As the market changes, people’s stock investing behavior also changes. This is also true about stock options trading strategies. Some investors categorize option trading strategies as bullish, bearish, and neutral strategies.
When the stock prices are rising, the market is referred to as bullish. Some options strategies for bullish markets include the long call, bull call spread, call back spread, covered call, and protective put.
The call back spread strategy has unlimited rewards with limited risk. The call back spread is selling at least one call at a low strike price and buying more calls at a higher strike price.
A protective put is also called a put hedge. This strategy is a way to protect the investor’s stocks from declining prices by buying puts to cover their shares. A covered call is writing calls for stocks that the investor owns.
The long call is often considered the most basic options trading strategy. Selling naked puts is common for investors who want to buy the stock for their portfolios at the strike price.

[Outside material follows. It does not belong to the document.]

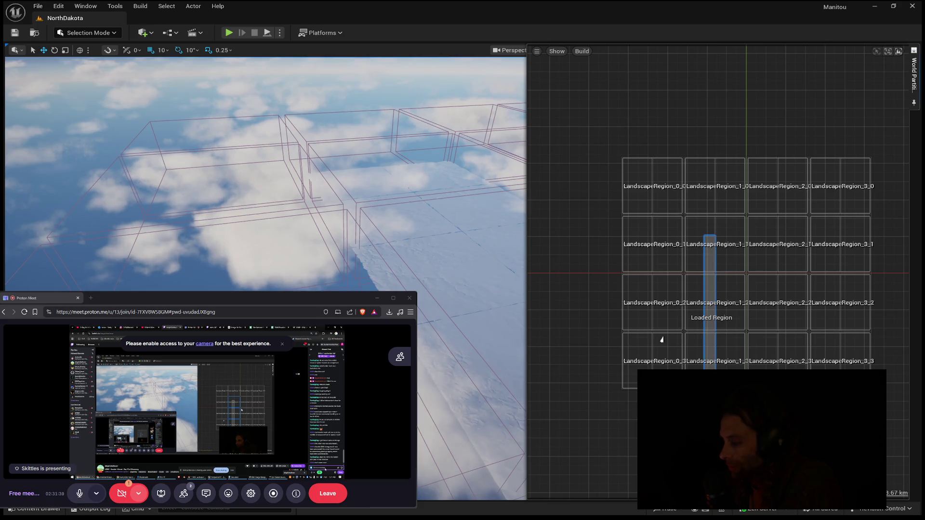
pyautogui.press('Delete')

A market with stocks that are decreasing in value is described as bearish. Options strategies for bearish markets include a bear put spread, bear call spread, long put, and put back spread. The bear put spread and bear call spread are two low risk, low reward strategies when the underlying is expected to decline.
Writing a naked call is a more risky bearish trading strategy. An investor selling a naked call doesn’t own the underlying stock. The investor is expecting the stock to decrease or remain the same. If the investor is wrong and the stock price rises, the naked call strategy could have unlimited risk.
Neutral trading strategies can be for investors who prefer limited risk with limited rewards. Some neutral strategies are designed to make the most of a relatively stable value of the underlying asset. These strategies can also be used to make a profit from underpriced or overpriced options.
Examples of neutral options strategies include the butterfly, conversion, condor, long straddle, short straddle, long strangle, and short strangle. The conversion strategy is used by floor traders to profit from overpriced options.
The butterfly spread is a strategy with limited risk and rewards. The butterfly strategy can be used with all calls or all puts with the same expiry and for the same underlying asset. This strategy entails selling or writing two options at the middle strike price and buying two options. The options to be bought are at the higher and lower strike prices.
The condor strategy is similar to the butterfly except the options used are spread over four strike prices instead of three. The straddle and strangle options strategies are used by aggressive investors when the underlying is expected to remain relatively stable in value.